**GIVEN TEXT**

Scotch Tension: The Brake Band Slows The Bobbin

Scotch tension uses one drive band connecting the drive wheel to the flyer whorl. The flyer rotates at speed determined by the drive wheel and whorl ratio - treadle faster and the flyer spins faster, use smaller whorl and the flyer spins faster. This part is straightforward.

The bobbin sits on the flyer shaft, rotating independently. A separate brake band wraps around the bobbin (or around a small whorl attached to the bobbin), creating friction that slows bobbin rotation. The flyer spins freely. The bobbin tries to spin with it but the brake band resists, creating that speed difference.

Adjust the brake band tension and you change how much the bobbin is slowed. Tighter brake = more resistance = bobbin rotates slower relative to flyer = more take-up = yarn winds on faster. Looser brake = less resistance = bobbin rotates closer to flyer speed = less take-up = yarn winds on slower or not at all.

The tension knob (usually a knob or screw with a spring) controls brake band tightness. Turn the knob one direction and it pulls the brake band tighter. Turn it the other direction and it releases tension. The spring maintains consistent pressure once you set it - important because you don't want the brake tension changing while you're spinning.

Here's where brains get confused: "increase tension" and "increase take-up" sound like they should both mean turning the knob the same direction. But on some wheels, loosening the tension knob (reducing spring pressure) actually increases take-up because it allows the brake band to grip more firmly. The spring isn't tightening the brake - it's pulling the brake slightly away from the bobbin. Less spring pull = more brake contact = more resistance.

Test this by spinning without any brake band attached. The bobbin rotates at nearly the same speed as the flyer - minimal take-up. Add brake band, no tension: moderate take-up as the band's weight creates friction. Add spring tension pulling the band away: reduced take-up because you're lifting the band off the bobbin slightly.

Other wheels work opposite - the spring directly tensions the brake band, so more spring pull = more brake resistance. The only way to know which system your wheel uses is empirical testing: adjust the tension knob, observe whether take-up increases or decreases, ignore what the manual said, trust what you observe.

The brake band itself matters. Smooth nylon cord creates consistent friction. Fuzzy cotton yarn creates grabbier, less predictable friction. Thin bands create less contact area (less friction) than wide bands. Old stretched-out bands don't maintain tension (replace them). The brake band is a consumable - expect to replace it every 1-3 years depending on use.

**REQUIRED WORK**
A: Using the text on scotch tension, answer each question briefly.
(i) What does the single drive band connect?
(ii) Which brake band material creates consistent friction?
(iii) How often should the brake band be replaced?
B: Carry the text on scotch tension forward from its final sentence, adding a few more paragraphs.

**GIVEN MATERIAL**
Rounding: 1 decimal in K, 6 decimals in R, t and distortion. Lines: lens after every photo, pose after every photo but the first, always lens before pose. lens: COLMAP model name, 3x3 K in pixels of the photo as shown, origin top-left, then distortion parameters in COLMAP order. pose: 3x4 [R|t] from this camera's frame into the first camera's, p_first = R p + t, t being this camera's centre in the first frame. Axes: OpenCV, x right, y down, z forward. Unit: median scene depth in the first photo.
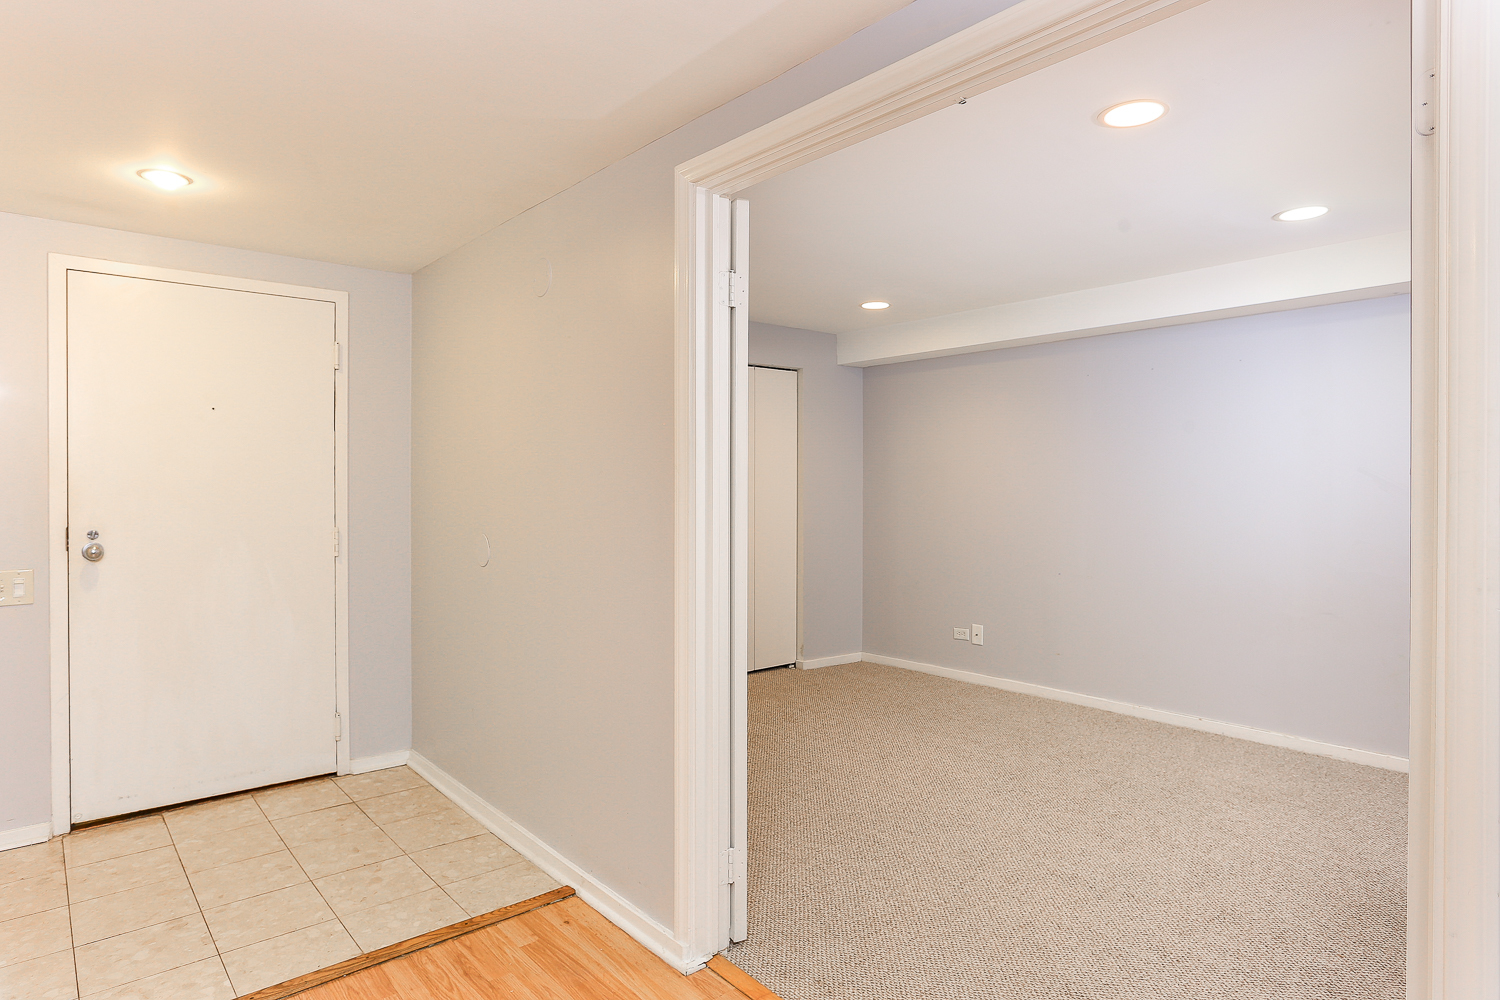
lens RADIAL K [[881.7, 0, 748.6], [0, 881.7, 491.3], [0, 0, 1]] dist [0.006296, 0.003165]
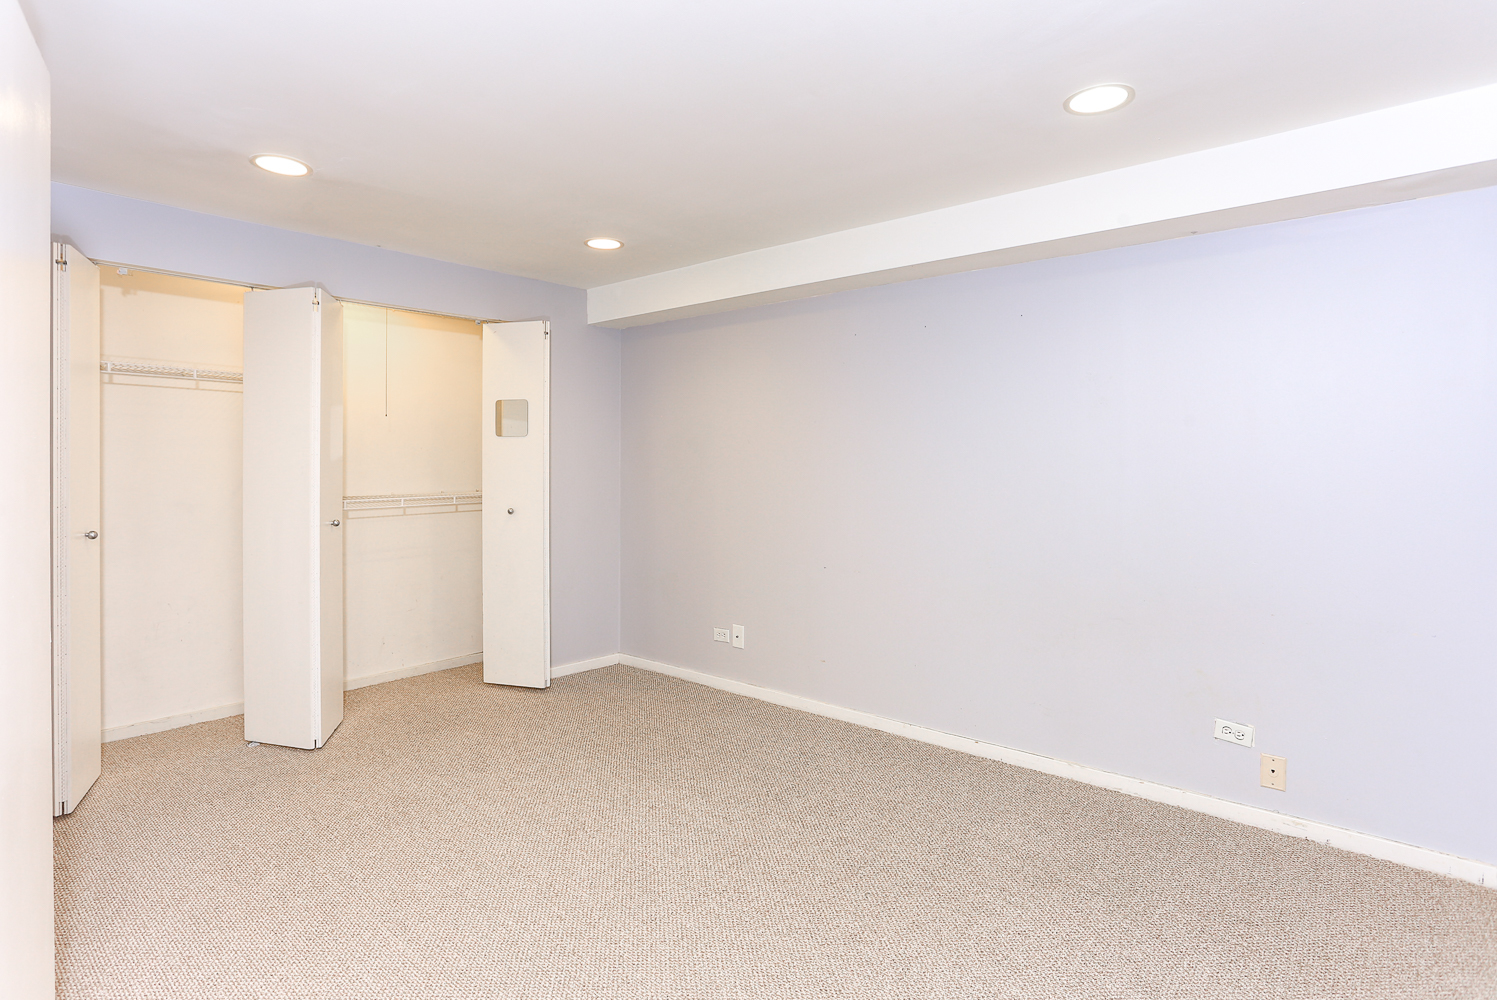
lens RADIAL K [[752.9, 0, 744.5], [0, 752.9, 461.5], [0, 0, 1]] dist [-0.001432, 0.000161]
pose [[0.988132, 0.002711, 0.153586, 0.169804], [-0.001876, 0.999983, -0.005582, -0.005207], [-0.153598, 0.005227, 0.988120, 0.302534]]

**RESPONSES IN ORDER**
A:
(i) The drive wheel to the flyer whorl.
(ii) Smooth nylon cord.
(iii) Every 1-3 years, depending on use.

B:
Some Scotch tension wheels have the brake band on the bobbin itself. Others have it on a small whorl attached to the bobbin shaft. Functionally identical - both slow bobbin rotation. The whorl system keeps the brake band away from wound yarn (no risk of brake band catching on yarn), but adds a component that can come loose.

Double Drive: Two Belts, Two Whorls, Confusing Physics

Double drive uses one continuous drive band in a figure-eight path: around the drive wheel, around the flyer whorl, back around the drive wheel, around the bobbin whorl, back to starting point. Both flyer and bobbin are driven directly by the same belt, no separate brake band.

The speed difference comes from different whorl sizes. The bobbin whorl is larger diameter than the flyer whorl (typically). Larger diameter = fewer rotations per belt loop. The drive band travels the same speed on both whorls, but the larger bobbin whorl completes fewer revolutions. This creates the speed difference.

Adjust tension on double drive and you're changing how much the belt grips versus slips on the whorls. Loose belt = lots of slippage = speed difference depends on which whorl slips more. Tight belt = minimal slippage = speed difference locked to whorl size ratios. Very tight belt = no slippage, rigid speed relationship, harsh take-up that breaks yarn.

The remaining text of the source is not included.